Codec is a portmanteau of COder/DECoder, just as modem mean MODulator DEModulator. For most VOIP users, codecs determine the quality or style of voice data being sent.
There are many codecs available, and there’s no perfect answer to getting the right audio quality. Of the many traits that create a good codec, it’s mostly a balance between high-quality, crisp audio and file size.
Understanding Call Quality Codecs
VOIP quality is taken for granted as internet speeds continue to increase, but moving towards higher quality without addressing file size can be risky.
In general, increasing a file’s quality means increasing the file size. With audio, there are so many audio features that create a sound experience that there’s no obvious way to capture perfect voice recordings.
The echoing, sometimes “flat” or “muffled” sound of a telephone call comes from multiple issues, but mostly the loss of sound. Certain pitches environmental factors create a more whole sound experience, and both microphones and certain codecs cut out certain sounds.

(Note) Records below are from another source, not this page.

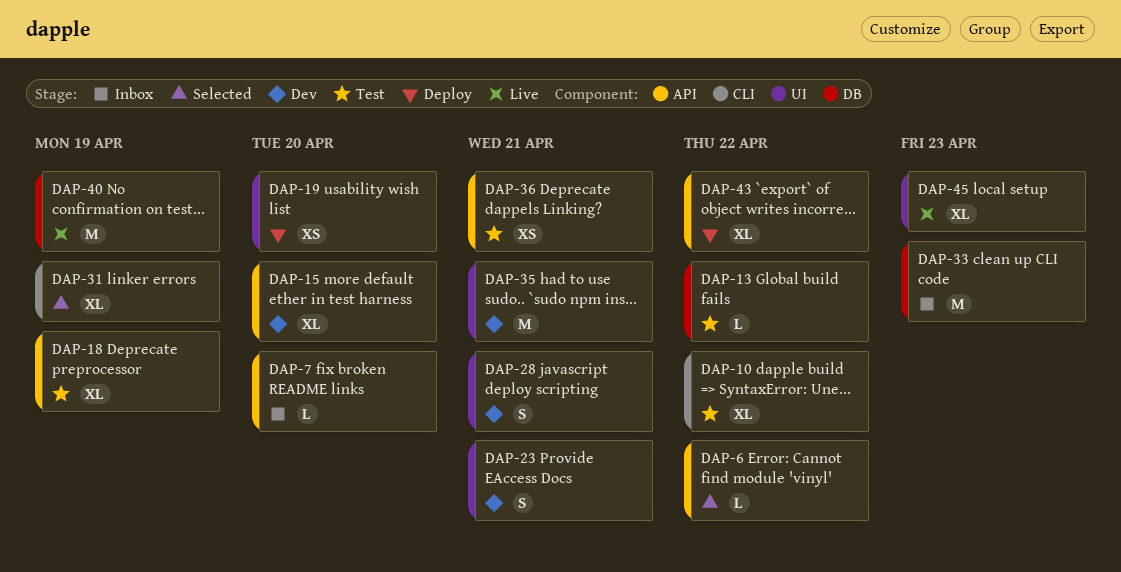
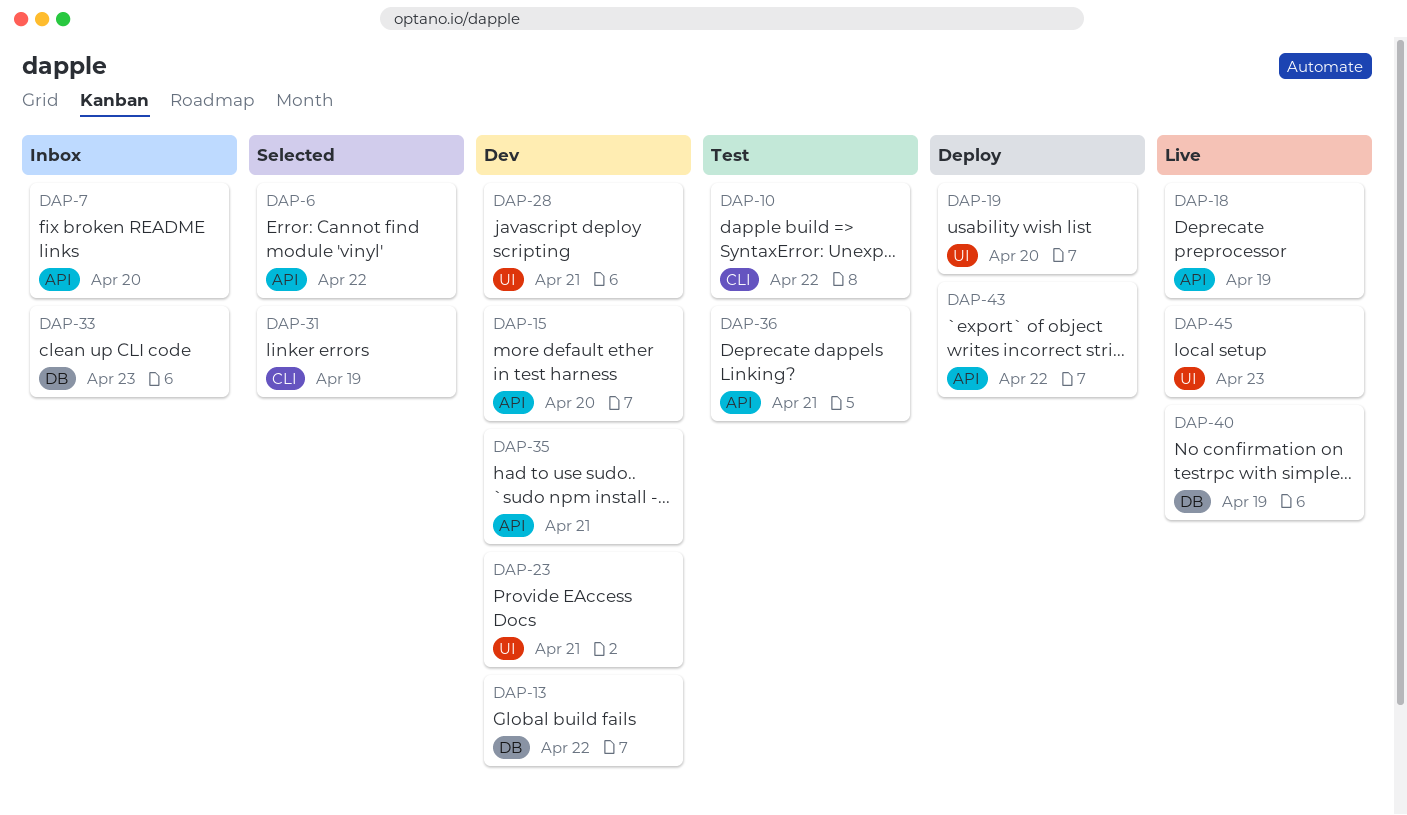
DAP-13, status: Test -> Dev
DAP-18, status: Test -> Live
DAP-35, label: UI -> API

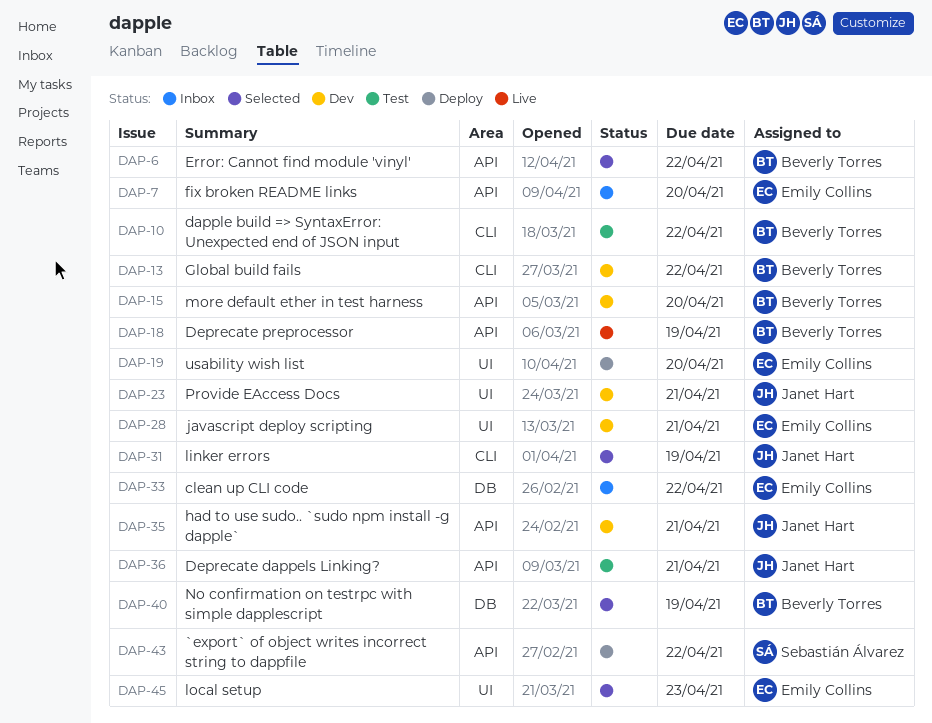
DAP-13, label: DB -> CLI
DAP-33, due: Apr 23 -> Apr 22
DAP-40, status: Live -> Selected
DAP-45, status: Live -> Selected

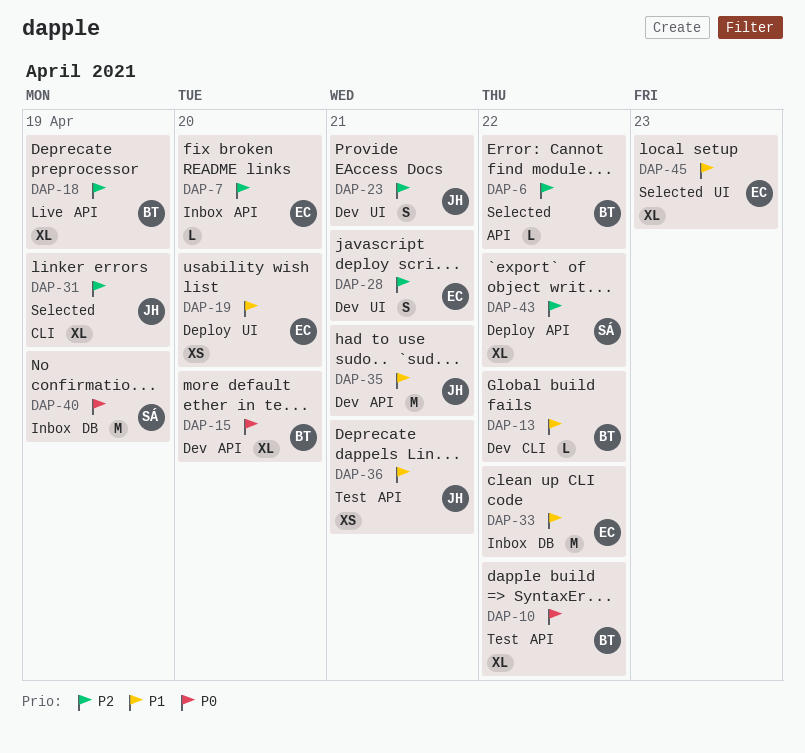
DAP-10, label: CLI -> API
DAP-40, status: Selected -> Inbox
DAP-40, owner: Beverly Torres -> Sebastián Álvarez

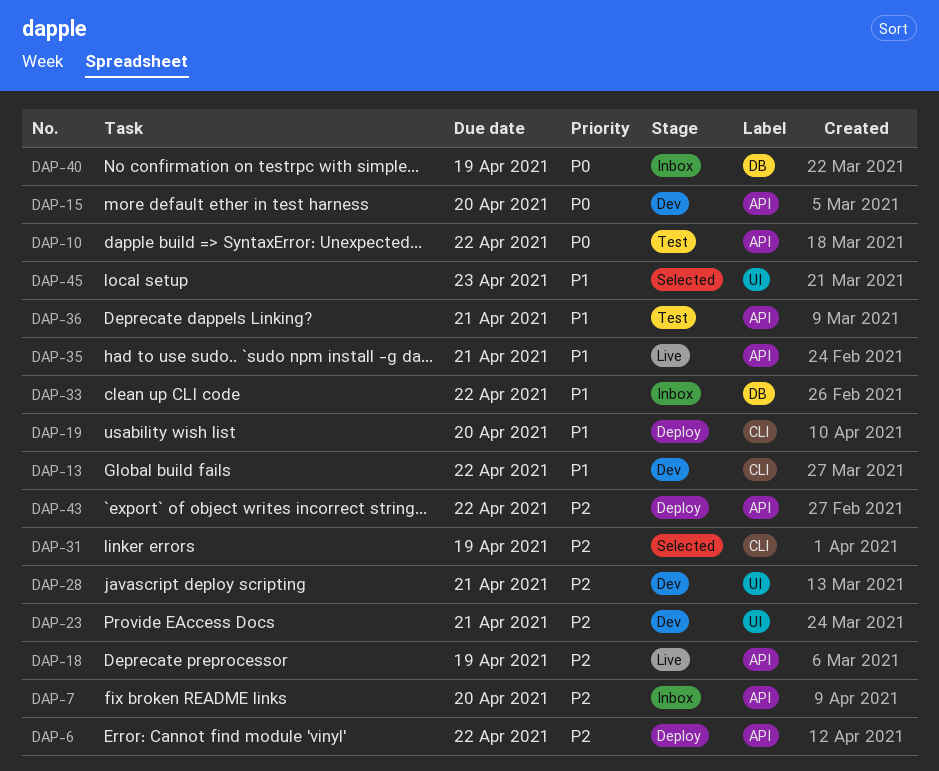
DAP-6, status: Selected -> Deploy
DAP-19, label: UI -> CLI
DAP-35, status: Dev -> Live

When you use an audio codec that boasts high quality, it does so by including as much sound as possible. There is such a thing as recording empty or useless audio, and codecs need to cut out these blank areas to preserve file size.
But how do you find the blank areas? You don’t use scissors. It’s not like cutting out silence at the beginning or end of a conversation. Every millisecond—and even smaller than that—has small hisses, pops, and other audio artifacts.
These smaller parts may seem silent to the untrained ear or a wave reading, but there could be padding or environmental vibrations that add to the whole experience. Trained sound technicians can hunt through the sound differences, but you can experience the different by adding and removing these seemingly silent blocks and experiencing the quality difference.